## [What you need to do]
Copy the lines of the material verbatim, starting with the line that contains "pose: elev=305.7 azim=266.9" and going on through the line that contains "Dot at: (303, 275)", with both of those lines included.

▬▬▬▬▬▬▬▬▬▬

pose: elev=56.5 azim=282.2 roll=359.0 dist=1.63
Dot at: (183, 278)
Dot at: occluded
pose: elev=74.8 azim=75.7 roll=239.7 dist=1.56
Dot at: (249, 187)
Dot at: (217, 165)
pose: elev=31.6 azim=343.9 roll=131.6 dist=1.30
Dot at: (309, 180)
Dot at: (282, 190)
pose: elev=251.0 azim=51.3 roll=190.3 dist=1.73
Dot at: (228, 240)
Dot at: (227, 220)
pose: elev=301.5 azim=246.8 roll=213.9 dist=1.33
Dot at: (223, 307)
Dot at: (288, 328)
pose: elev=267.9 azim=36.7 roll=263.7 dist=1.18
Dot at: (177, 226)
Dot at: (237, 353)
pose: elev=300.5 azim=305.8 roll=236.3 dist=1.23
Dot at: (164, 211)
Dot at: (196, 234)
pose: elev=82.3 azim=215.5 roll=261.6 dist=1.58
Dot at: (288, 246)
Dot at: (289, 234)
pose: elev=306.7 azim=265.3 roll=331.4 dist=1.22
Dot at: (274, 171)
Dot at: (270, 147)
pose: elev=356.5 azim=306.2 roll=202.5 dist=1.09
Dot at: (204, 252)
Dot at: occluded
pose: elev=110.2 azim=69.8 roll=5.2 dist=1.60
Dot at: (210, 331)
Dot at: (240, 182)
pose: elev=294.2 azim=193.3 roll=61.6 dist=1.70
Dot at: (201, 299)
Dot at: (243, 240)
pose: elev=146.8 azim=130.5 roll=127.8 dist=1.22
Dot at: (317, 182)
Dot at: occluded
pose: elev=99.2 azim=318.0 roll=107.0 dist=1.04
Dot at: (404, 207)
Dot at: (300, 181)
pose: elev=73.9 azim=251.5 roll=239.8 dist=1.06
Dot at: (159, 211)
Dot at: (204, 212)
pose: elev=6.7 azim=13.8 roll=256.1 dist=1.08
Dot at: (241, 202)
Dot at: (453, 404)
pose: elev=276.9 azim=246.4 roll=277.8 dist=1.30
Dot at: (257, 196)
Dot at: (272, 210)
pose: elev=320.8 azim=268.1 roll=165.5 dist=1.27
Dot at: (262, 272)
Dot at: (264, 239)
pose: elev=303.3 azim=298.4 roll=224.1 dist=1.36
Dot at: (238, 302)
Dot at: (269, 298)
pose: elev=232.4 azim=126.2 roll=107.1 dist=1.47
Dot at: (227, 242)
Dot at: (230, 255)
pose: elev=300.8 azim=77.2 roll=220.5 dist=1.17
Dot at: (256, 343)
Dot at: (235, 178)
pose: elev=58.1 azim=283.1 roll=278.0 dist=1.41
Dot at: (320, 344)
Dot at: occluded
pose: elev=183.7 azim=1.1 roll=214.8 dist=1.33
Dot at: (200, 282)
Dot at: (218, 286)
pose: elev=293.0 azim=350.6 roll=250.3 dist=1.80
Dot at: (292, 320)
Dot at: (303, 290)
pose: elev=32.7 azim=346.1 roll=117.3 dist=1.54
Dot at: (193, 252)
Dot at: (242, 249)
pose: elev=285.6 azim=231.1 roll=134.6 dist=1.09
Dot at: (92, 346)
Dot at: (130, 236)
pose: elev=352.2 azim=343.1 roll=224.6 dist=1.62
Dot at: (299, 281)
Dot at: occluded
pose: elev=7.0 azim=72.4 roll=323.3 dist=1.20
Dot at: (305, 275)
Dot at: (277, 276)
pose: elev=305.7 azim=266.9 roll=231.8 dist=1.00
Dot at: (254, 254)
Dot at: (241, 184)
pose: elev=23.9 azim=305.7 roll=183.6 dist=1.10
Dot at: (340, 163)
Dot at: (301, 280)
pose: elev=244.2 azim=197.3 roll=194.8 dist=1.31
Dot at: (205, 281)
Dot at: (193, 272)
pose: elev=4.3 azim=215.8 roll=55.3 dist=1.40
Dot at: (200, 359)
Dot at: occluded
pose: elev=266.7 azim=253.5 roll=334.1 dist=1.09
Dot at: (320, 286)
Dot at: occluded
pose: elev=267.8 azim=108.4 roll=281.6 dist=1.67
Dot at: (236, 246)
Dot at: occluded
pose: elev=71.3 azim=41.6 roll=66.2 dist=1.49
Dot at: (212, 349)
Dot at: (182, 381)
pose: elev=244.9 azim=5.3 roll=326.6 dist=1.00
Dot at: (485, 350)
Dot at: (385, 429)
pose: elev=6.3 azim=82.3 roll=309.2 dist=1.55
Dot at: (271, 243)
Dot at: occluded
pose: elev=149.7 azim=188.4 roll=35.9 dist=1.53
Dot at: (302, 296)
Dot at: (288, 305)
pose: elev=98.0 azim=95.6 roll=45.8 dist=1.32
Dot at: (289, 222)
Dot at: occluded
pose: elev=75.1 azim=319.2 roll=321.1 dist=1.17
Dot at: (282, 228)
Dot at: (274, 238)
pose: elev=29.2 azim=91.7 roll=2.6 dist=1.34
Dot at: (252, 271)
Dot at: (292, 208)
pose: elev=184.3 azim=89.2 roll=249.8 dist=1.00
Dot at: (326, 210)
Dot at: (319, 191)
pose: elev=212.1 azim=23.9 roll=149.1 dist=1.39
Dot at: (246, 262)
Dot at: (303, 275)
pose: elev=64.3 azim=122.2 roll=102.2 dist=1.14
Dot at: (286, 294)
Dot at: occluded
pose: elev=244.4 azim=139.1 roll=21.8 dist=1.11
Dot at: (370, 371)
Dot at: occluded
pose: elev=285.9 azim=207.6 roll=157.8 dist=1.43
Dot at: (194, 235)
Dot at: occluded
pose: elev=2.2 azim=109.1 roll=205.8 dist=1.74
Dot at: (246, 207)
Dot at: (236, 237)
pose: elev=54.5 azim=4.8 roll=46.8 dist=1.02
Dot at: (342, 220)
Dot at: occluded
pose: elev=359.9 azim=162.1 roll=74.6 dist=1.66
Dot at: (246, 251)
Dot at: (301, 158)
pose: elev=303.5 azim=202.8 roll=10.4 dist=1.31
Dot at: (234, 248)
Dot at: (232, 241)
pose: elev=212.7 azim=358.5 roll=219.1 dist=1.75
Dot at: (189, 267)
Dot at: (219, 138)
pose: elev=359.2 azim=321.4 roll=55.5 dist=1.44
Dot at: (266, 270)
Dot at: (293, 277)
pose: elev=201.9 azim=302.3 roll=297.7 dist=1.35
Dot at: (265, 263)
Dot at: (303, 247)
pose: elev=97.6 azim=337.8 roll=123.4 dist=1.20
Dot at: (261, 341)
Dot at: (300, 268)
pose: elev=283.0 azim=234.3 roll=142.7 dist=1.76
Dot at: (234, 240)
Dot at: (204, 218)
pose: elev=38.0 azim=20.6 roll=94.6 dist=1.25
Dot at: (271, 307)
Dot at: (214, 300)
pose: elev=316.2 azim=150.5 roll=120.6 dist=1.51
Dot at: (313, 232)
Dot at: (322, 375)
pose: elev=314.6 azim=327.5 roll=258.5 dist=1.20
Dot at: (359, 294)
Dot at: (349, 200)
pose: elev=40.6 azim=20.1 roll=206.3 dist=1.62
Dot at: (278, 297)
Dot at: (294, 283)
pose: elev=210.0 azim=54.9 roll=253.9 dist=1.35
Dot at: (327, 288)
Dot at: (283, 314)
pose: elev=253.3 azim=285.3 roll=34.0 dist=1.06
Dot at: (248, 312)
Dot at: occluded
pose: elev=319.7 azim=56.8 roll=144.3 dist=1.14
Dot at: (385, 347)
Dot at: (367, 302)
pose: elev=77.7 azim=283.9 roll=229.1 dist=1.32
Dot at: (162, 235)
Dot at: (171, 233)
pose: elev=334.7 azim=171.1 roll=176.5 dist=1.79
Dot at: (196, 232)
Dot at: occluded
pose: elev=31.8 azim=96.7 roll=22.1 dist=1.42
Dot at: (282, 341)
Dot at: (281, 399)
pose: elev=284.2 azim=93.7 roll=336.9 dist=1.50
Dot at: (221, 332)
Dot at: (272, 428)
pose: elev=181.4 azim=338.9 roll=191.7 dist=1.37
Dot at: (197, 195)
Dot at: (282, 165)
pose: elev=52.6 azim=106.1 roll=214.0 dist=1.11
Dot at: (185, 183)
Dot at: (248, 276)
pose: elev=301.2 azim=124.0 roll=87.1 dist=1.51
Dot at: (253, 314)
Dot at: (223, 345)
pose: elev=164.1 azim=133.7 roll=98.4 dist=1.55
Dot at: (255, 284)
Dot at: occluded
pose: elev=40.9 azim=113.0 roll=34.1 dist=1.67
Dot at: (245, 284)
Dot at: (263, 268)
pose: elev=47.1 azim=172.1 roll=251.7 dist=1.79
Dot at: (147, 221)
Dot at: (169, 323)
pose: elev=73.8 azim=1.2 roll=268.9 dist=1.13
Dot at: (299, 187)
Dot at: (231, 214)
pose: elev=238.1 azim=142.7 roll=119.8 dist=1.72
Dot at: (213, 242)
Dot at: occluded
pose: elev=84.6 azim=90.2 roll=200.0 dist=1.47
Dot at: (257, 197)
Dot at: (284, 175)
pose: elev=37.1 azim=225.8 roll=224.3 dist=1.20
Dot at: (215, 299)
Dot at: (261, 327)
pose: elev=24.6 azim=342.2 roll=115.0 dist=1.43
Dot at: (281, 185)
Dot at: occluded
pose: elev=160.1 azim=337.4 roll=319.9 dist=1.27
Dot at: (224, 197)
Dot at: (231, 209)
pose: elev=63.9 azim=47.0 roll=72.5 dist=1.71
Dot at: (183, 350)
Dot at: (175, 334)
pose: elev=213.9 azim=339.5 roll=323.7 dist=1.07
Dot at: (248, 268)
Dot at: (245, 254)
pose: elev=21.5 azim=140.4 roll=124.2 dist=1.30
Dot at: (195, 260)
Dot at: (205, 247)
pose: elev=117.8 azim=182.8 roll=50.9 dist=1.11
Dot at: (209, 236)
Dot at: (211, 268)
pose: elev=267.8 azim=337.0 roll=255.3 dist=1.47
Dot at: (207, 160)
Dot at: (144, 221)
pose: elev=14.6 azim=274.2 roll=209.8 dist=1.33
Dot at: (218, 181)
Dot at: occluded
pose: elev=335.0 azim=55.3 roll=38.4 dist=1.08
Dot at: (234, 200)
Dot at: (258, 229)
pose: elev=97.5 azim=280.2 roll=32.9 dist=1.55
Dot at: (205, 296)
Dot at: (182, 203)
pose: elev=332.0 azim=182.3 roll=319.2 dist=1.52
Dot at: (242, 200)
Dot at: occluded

▬▬▬▬▬▬▬▬▬▬

## [Solution to this problem]
pose: elev=305.7 azim=266.9 roll=231.8 dist=1.00
Dot at: (254, 254)
Dot at: (241, 184)
pose: elev=23.9 azim=305.7 roll=183.6 dist=1.10
Dot at: (340, 163)
Dot at: (301, 280)
pose: elev=244.2 azim=197.3 roll=194.8 dist=1.31
Dot at: (205, 281)
Dot at: (193, 272)
pose: elev=4.3 azim=215.8 roll=55.3 dist=1.40
Dot at: (200, 359)
Dot at: occluded
pose: elev=266.7 azim=253.5 roll=334.1 dist=1.09
Dot at: (320, 286)
Dot at: occluded
pose: elev=267.8 azim=108.4 roll=281.6 dist=1.67
Dot at: (236, 246)
Dot at: occluded
pose: elev=71.3 azim=41.6 roll=66.2 dist=1.49
Dot at: (212, 349)
Dot at: (182, 381)
pose: elev=244.9 azim=5.3 roll=326.6 dist=1.00
Dot at: (485, 350)
Dot at: (385, 429)
pose: elev=6.3 azim=82.3 roll=309.2 dist=1.55
Dot at: (271, 243)
Dot at: occluded
pose: elev=149.7 azim=188.4 roll=35.9 dist=1.53
Dot at: (302, 296)
Dot at: (288, 305)
pose: elev=98.0 azim=95.6 roll=45.8 dist=1.32
Dot at: (289, 222)
Dot at: occluded
pose: elev=75.1 azim=319.2 roll=321.1 dist=1.17
Dot at: (282, 228)
Dot at: (274, 238)
pose: elev=29.2 azim=91.7 roll=2.6 dist=1.34
Dot at: (252, 271)
Dot at: (292, 208)
pose: elev=184.3 azim=89.2 roll=249.8 dist=1.00
Dot at: (326, 210)
Dot at: (319, 191)
pose: elev=212.1 azim=23.9 roll=149.1 dist=1.39
Dot at: (246, 262)
Dot at: (303, 275)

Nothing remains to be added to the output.